A forge test begins its execution on the EVM, hence the need to compile solc artifacts. During test execution, the test can switchover to ZKsync context in multiple ways.

The following operations are performed during the switchover:

  1. All persisted_accounts storages are migrated to ZKsync storage.
  2. Any EVM bytecode deployed under the migrated account is replaced by its zksolc variant.
  3. Solidity globals such as block.number, address.balance on the test level (which executes in EVM context) return ZKsync values.
  4. The original EVM context (block environment) is preserved for a switch back from the ZKsync context.

Switching to ZKsync

Switching over to ZKsync context can be achieved in the following ways:

CLI Flags

In general, the shorthand --zksync flag compiles the sources for zksolc and does the switchover to ZKsync context on test execution. The flag is a shorthand alias for enabling the following flags:

  • --zk-startup - performs ZKsync switchover on test startup
  • --zk-compile - compiles the sources for zksolc

Forking

If during test execution, forking cheatcodes such as vm.selectFork or vm.createSelectFork are used to fork over to a ZKsync network, the execution switches to ZKsync context. The rpc endpoint is tested for zks_L1ChainId method, and if it exists, the rpc url is deemed to be a ZKsync-compatible endpoint.

Similarly, if the selected fork url is not a ZKsync endpoint, then the test execution is set to EVM context.

Cheatcode Override

A custom cheatcode vm.zkVm is provided to switch the test execution to ZKsync mode manually. Passing a value of true enables ZKsync mode, whereas false switches it back to EVM mode.

ℹ️ Note

Using --zksync is equivalent to having vm.zkVm(true) as the first statement in a test.

ZKSync mode

When a test is running in ZKsync mode, any CREATE or CALL instructions that are encountered within the scope of the test (which runs on EVM) are intercepted and simulated in zkEVM. For example, in the following scenario:

contract MyContract {
    function getNumber() public returns (uint256) {
        return 42;
    }
}

contract FooTest is Test {
    function testFoo() public {
        vm.roll(10);                                // EVM
        vm.assertEq(10, block.number);              // EVM
        MyContract testContract = new MyContract(); // zkEVM
        uint256 number = testContract.getNumber();  // zkEVM
        vm.assertEq(42, number);                    // EVM
    }
}

Upon running testFoo() with --zksync, it is initially run in Foundry’s EVM context. However, due to the presence of --zksync flag, the storage switchover to ZKsync context is performed immediately upon its execution.

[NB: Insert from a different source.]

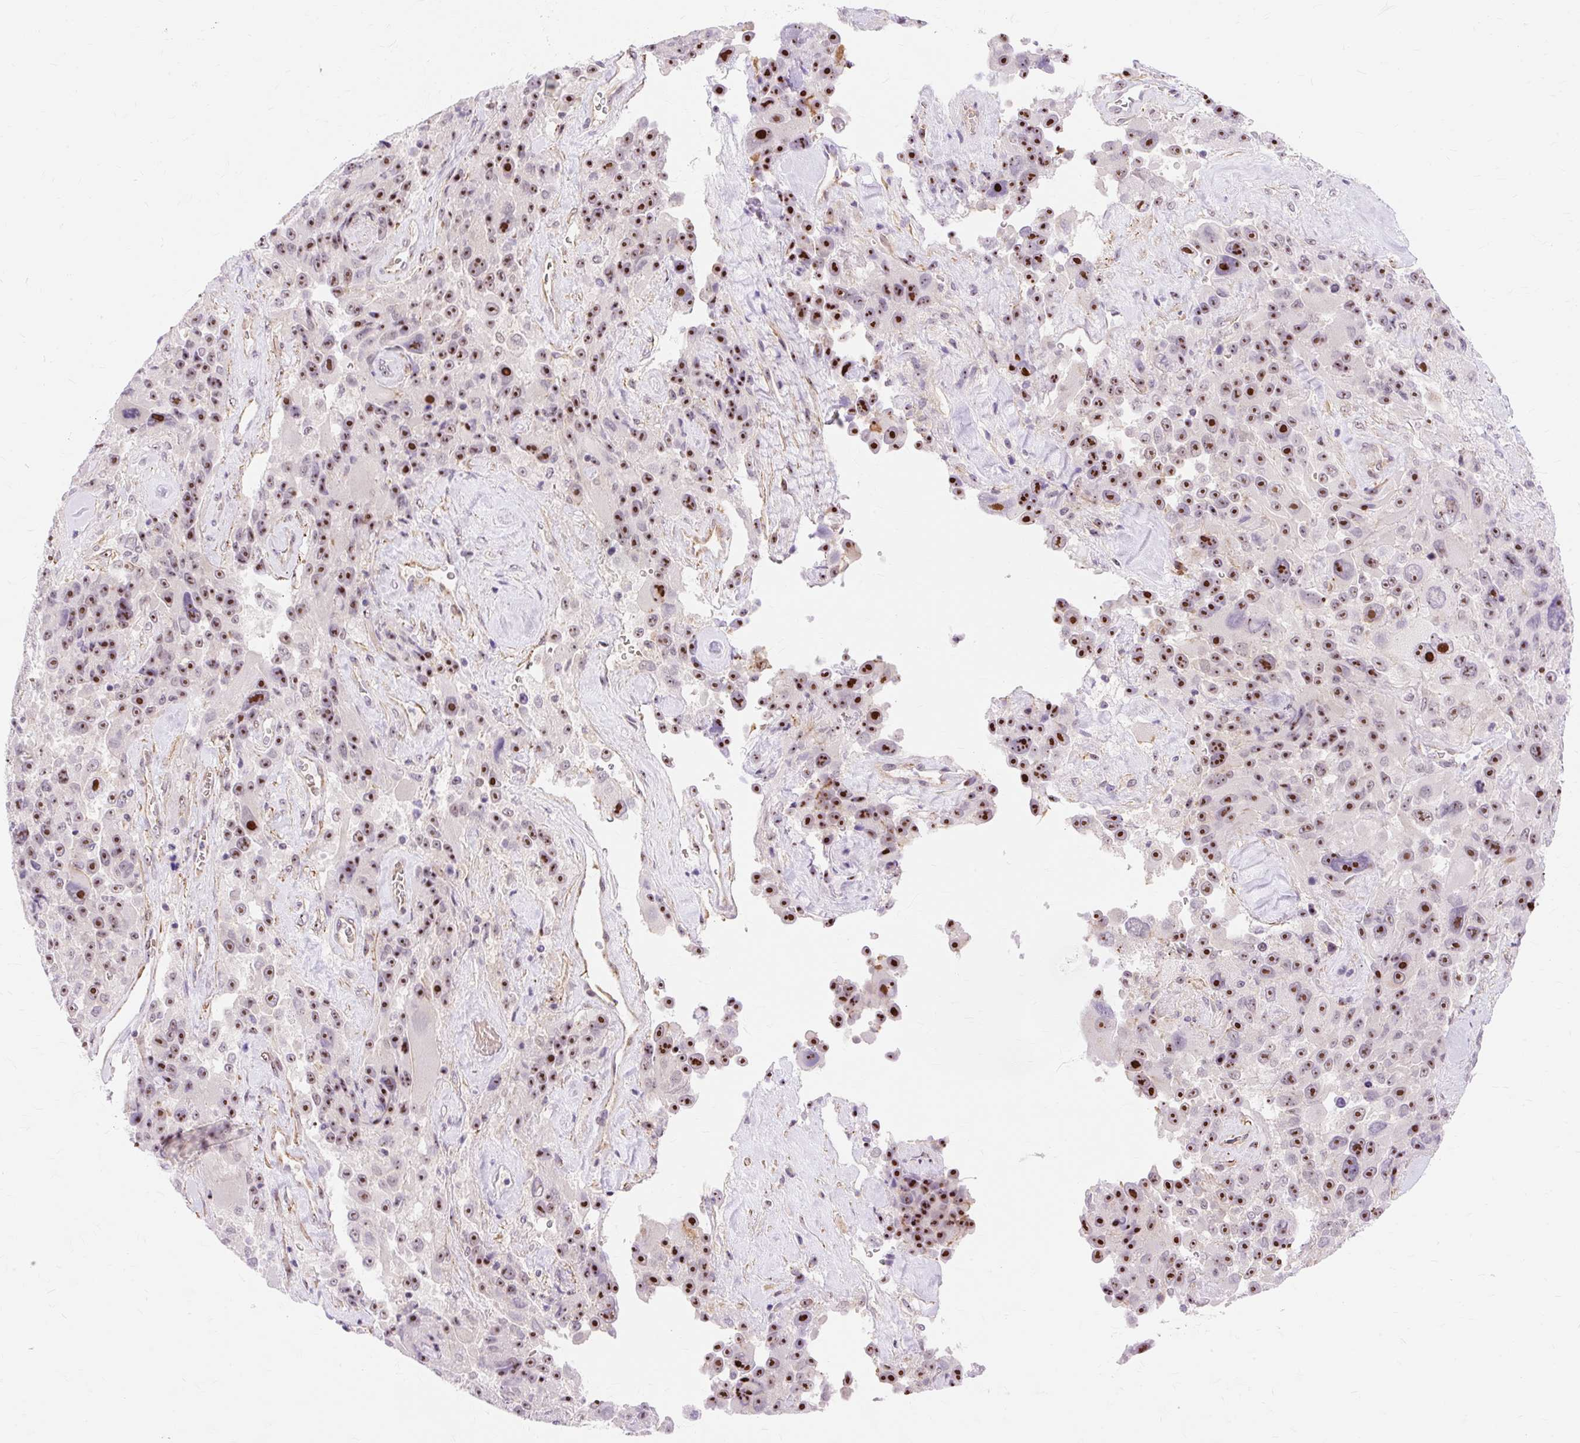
{"staining": {"intensity": "strong", "quantity": ">75%", "location": "nuclear"}, "tissue": "melanoma", "cell_type": "Tumor cells", "image_type": "cancer", "snomed": [{"axis": "morphology", "description": "Malignant melanoma, Metastatic site"}, {"axis": "topography", "description": "Lymph node"}], "caption": "Immunohistochemistry of melanoma displays high levels of strong nuclear staining in about >75% of tumor cells.", "gene": "OBP2A", "patient": {"sex": "male", "age": 62}}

The cheatcode vm.roll(10) is then intercepted within EVM, as are all cheatcodes, but the operation is applied on ZKsync storage. Similarly, the statement block.number also returns the ZKsync storage value.

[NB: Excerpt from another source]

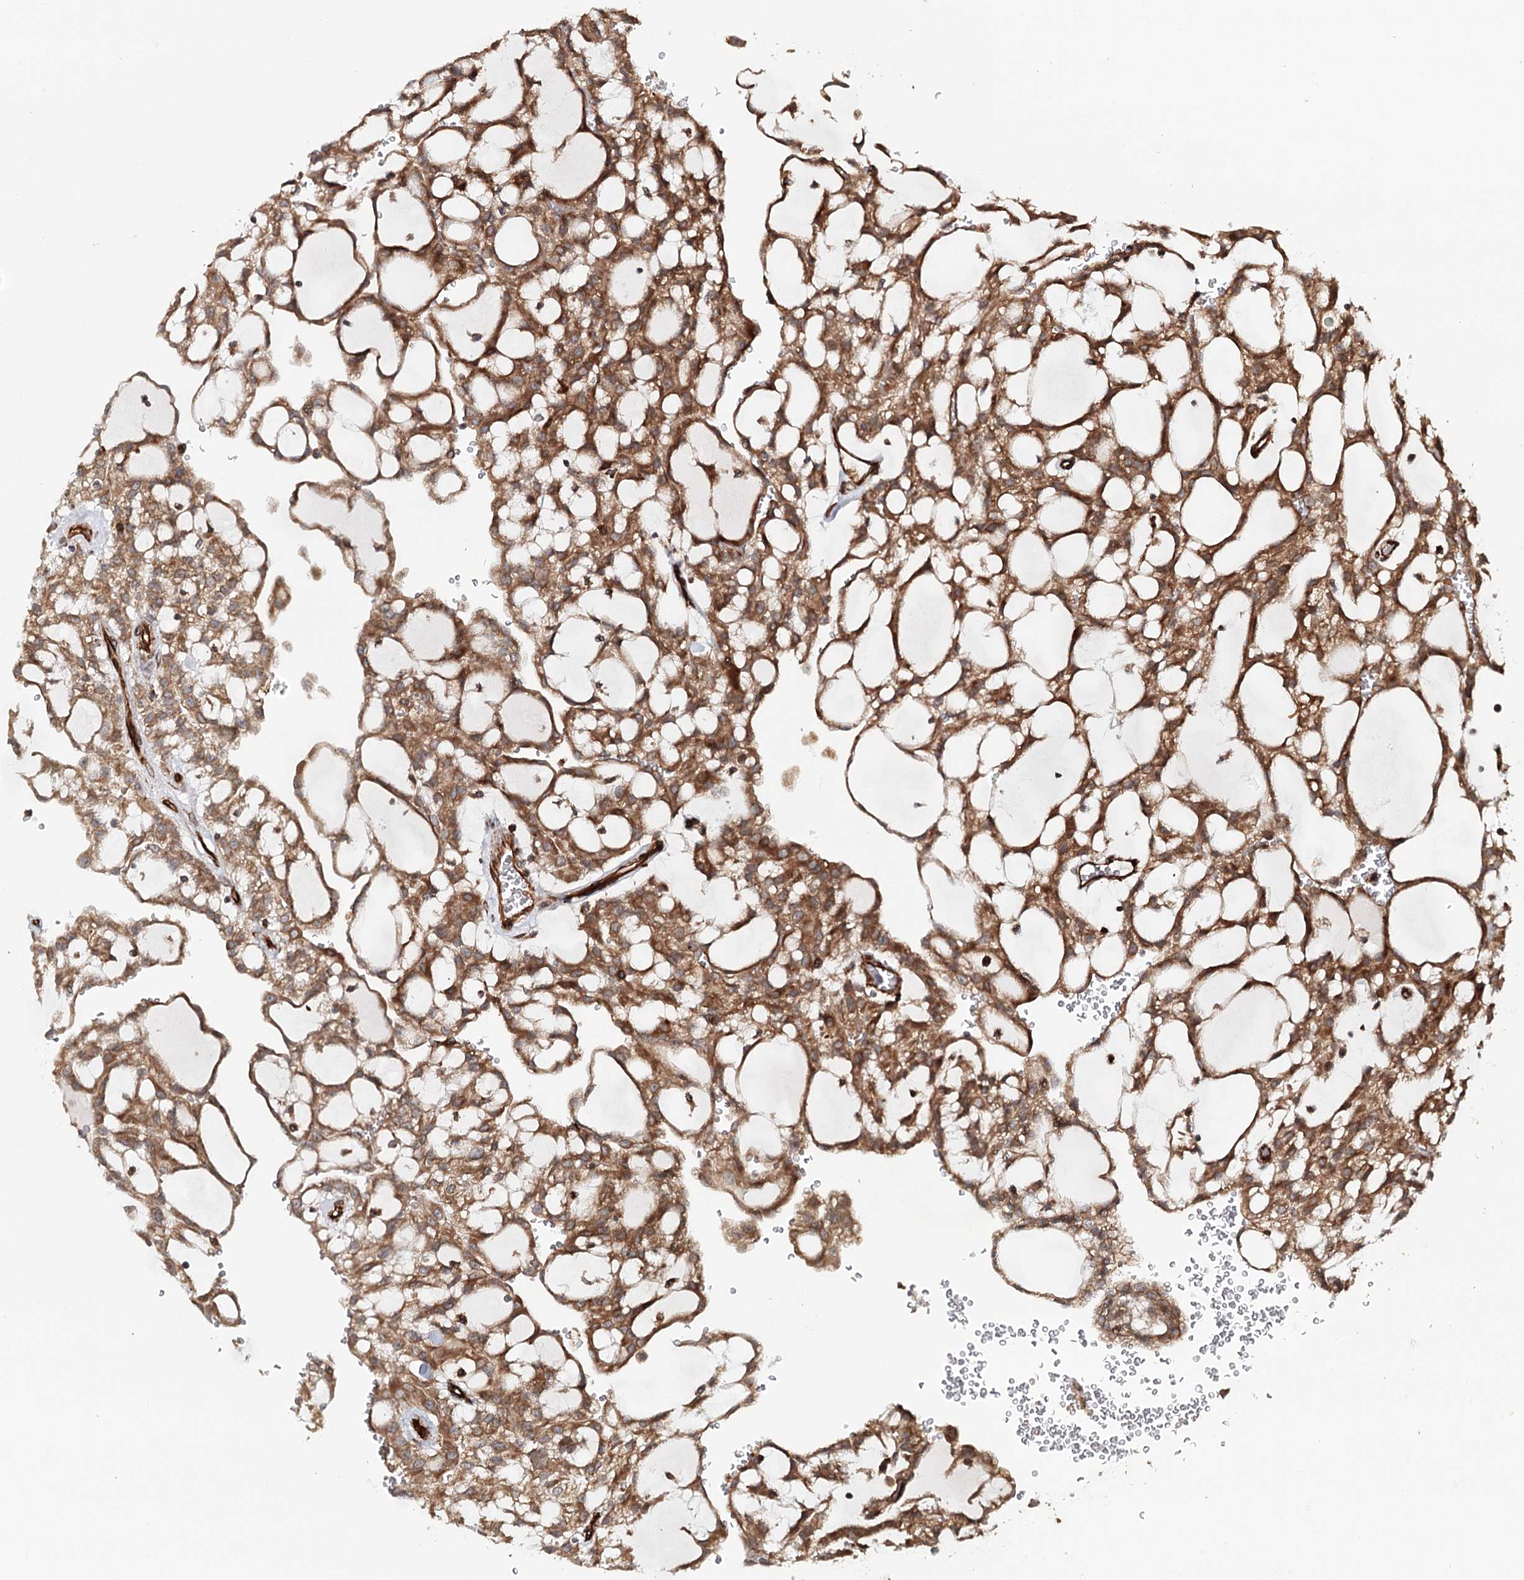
{"staining": {"intensity": "moderate", "quantity": ">75%", "location": "cytoplasmic/membranous"}, "tissue": "renal cancer", "cell_type": "Tumor cells", "image_type": "cancer", "snomed": [{"axis": "morphology", "description": "Adenocarcinoma, NOS"}, {"axis": "topography", "description": "Kidney"}], "caption": "Immunohistochemistry staining of renal adenocarcinoma, which demonstrates medium levels of moderate cytoplasmic/membranous staining in approximately >75% of tumor cells indicating moderate cytoplasmic/membranous protein staining. The staining was performed using DAB (brown) for protein detection and nuclei were counterstained in hematoxylin (blue).", "gene": "MKNK1", "patient": {"sex": "male", "age": 63}}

Once we encounter new BlockEnv() which is a CREATE operation, we intercept this within the EVM, and execute it on the zkEVM instead, returning the result. Similarly, blockEnv.getBlockNumber(), which is a CALL operation, is executed on the zkEVM, and the result (here: 42) is stored in the variable.

It is to be noted that any nested instructions from the above calls will always be executed within the zkEVM, since the parent CREATE or CALL were dispatched to the zkEVM.

ℹ️ Note

Only CREATE and CALL operations are executed on the zkEVM from the test scope. However, once they are dispatched to zkEVM, any internal code will always be executed in zkEVM, where we do not support cheatcodes. There can not be any references to vm within the code that is executed in zkEVM. This is undefined behavior.